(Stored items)
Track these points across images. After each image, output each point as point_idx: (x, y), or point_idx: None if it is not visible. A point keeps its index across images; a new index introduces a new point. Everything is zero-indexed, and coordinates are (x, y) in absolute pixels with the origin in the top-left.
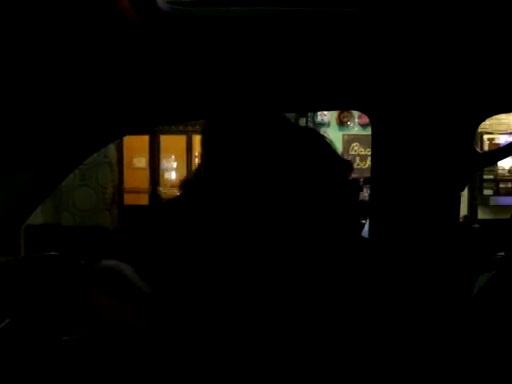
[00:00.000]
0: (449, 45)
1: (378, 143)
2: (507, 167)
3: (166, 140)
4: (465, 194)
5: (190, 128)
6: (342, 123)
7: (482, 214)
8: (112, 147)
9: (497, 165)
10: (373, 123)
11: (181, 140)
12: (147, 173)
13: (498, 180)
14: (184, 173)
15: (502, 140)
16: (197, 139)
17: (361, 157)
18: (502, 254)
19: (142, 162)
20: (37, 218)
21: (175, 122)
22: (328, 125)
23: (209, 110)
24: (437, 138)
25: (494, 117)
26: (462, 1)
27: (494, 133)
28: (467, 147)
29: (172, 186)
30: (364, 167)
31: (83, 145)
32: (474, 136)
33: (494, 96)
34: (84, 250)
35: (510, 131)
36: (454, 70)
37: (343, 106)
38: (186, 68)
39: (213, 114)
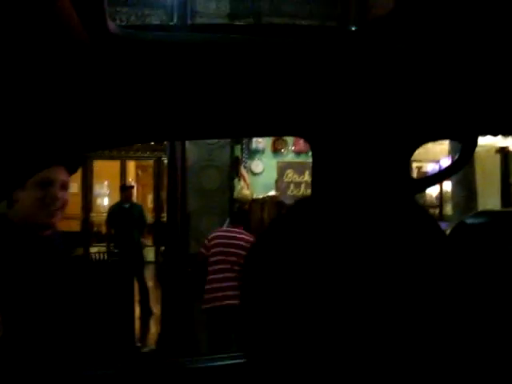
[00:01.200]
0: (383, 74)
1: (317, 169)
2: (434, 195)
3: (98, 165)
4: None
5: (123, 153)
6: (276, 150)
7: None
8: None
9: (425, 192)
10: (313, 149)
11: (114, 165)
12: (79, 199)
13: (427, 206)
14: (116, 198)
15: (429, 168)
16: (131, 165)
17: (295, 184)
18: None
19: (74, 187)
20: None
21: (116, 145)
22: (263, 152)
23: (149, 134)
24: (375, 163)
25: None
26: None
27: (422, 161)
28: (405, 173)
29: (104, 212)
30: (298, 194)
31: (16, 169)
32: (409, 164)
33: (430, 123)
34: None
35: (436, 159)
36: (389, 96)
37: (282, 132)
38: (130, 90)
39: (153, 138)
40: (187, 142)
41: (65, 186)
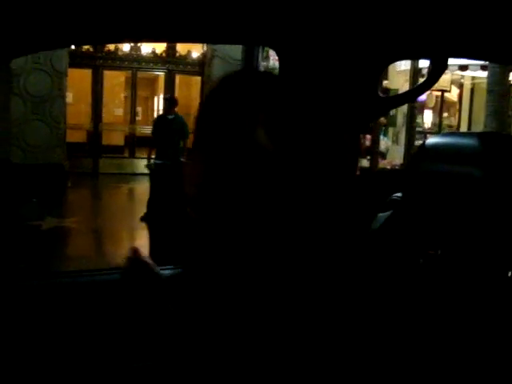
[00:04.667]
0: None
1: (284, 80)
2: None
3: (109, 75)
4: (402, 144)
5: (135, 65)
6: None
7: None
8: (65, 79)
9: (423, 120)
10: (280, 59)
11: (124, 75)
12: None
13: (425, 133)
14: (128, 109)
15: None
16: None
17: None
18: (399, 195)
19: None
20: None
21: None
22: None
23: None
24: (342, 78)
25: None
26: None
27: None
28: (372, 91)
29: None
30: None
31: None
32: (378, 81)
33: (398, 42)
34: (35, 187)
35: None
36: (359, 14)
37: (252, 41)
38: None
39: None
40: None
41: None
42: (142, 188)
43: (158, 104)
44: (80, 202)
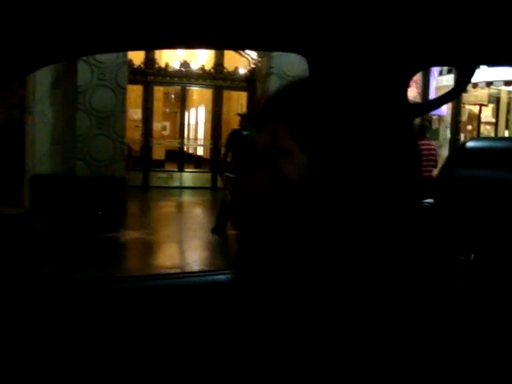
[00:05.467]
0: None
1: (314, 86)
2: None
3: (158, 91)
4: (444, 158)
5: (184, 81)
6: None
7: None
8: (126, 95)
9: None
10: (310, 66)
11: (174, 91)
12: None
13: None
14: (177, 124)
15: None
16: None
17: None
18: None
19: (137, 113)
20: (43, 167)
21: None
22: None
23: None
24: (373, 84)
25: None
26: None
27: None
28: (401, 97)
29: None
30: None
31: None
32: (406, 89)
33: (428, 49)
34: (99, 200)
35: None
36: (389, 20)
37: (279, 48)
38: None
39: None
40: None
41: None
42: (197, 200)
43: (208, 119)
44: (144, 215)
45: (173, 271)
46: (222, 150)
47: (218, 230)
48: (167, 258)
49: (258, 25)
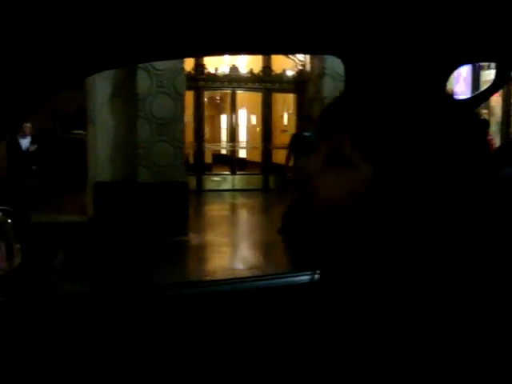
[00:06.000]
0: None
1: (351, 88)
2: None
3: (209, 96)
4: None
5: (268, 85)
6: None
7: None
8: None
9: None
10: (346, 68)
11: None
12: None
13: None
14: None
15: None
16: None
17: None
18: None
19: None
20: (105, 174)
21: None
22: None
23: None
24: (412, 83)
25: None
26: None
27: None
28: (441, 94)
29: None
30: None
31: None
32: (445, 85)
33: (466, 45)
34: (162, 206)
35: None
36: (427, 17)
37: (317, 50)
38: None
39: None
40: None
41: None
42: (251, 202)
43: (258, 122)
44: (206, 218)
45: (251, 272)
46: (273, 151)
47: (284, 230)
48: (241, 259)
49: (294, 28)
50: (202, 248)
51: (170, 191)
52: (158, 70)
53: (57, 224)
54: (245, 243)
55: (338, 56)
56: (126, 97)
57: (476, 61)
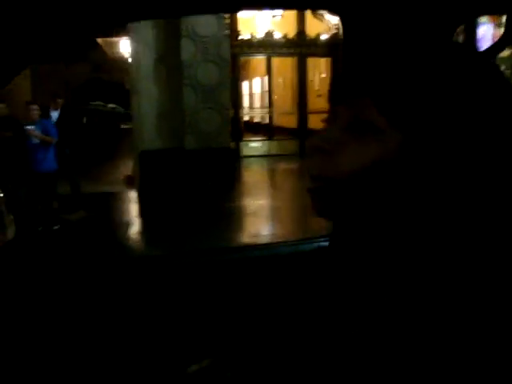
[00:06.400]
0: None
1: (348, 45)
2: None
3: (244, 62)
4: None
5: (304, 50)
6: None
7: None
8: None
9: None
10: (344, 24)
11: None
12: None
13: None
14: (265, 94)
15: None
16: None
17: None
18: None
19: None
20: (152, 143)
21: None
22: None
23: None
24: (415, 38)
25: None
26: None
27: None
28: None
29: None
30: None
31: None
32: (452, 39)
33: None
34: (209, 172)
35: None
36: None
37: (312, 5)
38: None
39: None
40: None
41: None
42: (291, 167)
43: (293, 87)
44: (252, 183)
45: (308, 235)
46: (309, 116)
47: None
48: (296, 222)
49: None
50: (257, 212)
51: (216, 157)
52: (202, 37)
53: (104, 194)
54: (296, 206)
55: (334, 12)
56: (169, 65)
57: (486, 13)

* * *

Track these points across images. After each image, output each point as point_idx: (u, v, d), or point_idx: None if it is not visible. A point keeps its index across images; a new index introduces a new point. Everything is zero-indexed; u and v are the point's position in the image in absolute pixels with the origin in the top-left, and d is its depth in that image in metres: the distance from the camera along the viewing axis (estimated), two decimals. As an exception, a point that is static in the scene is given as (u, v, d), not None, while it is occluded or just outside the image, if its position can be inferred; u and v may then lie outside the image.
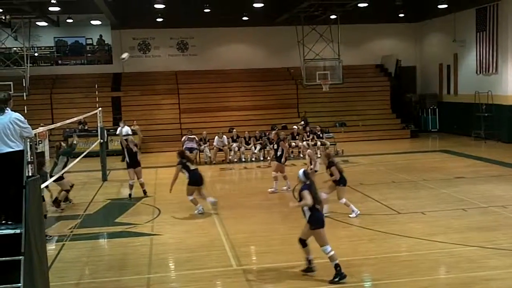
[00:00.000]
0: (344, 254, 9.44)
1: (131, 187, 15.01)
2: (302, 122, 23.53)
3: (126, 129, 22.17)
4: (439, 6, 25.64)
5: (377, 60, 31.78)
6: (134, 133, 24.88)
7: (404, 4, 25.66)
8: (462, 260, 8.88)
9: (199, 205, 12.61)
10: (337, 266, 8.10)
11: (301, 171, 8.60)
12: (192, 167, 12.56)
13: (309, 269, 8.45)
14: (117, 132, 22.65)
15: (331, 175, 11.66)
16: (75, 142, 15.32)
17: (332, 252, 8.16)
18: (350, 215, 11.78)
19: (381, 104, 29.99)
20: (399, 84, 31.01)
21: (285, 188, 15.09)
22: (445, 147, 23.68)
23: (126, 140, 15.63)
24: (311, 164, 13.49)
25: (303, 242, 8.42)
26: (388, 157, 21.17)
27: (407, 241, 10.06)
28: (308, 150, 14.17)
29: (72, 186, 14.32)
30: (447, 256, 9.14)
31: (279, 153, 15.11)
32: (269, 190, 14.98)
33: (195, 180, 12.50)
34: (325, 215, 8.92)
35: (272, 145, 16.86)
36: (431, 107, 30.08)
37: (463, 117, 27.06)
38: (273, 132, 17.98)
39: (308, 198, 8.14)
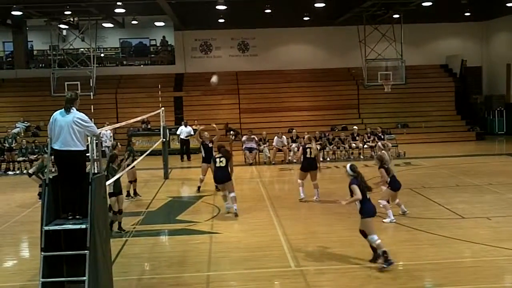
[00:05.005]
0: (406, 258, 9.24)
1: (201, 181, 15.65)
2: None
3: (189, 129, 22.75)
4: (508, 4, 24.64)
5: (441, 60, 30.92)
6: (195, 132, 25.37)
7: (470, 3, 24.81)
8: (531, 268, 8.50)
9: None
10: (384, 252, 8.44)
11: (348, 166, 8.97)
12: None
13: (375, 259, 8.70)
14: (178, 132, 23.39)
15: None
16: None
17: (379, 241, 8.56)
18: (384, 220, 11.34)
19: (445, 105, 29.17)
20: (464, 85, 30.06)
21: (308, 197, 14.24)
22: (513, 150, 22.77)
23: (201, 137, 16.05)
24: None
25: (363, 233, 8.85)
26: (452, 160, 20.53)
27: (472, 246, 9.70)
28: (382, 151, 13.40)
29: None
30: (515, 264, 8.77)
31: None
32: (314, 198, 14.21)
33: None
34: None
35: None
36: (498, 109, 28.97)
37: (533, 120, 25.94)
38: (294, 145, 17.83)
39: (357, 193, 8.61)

• **Your goal**: Transcribe the records above exactly, beginning at the line that contains "26: (388, 157, 21.17)" and ending with the line that contains "39: (308, 198, 8.14)", both included, and nothing else.

• **Task result**:
26: (388, 157, 21.17)
27: (407, 241, 10.06)
28: (308, 150, 14.17)
29: (72, 186, 14.32)
30: (447, 256, 9.14)
31: (279, 153, 15.11)
32: (269, 190, 14.98)
33: (195, 180, 12.50)
34: (325, 215, 8.92)
35: (272, 145, 16.86)
36: (431, 107, 30.08)
37: (463, 117, 27.06)
38: (273, 132, 17.98)
39: (308, 198, 8.14)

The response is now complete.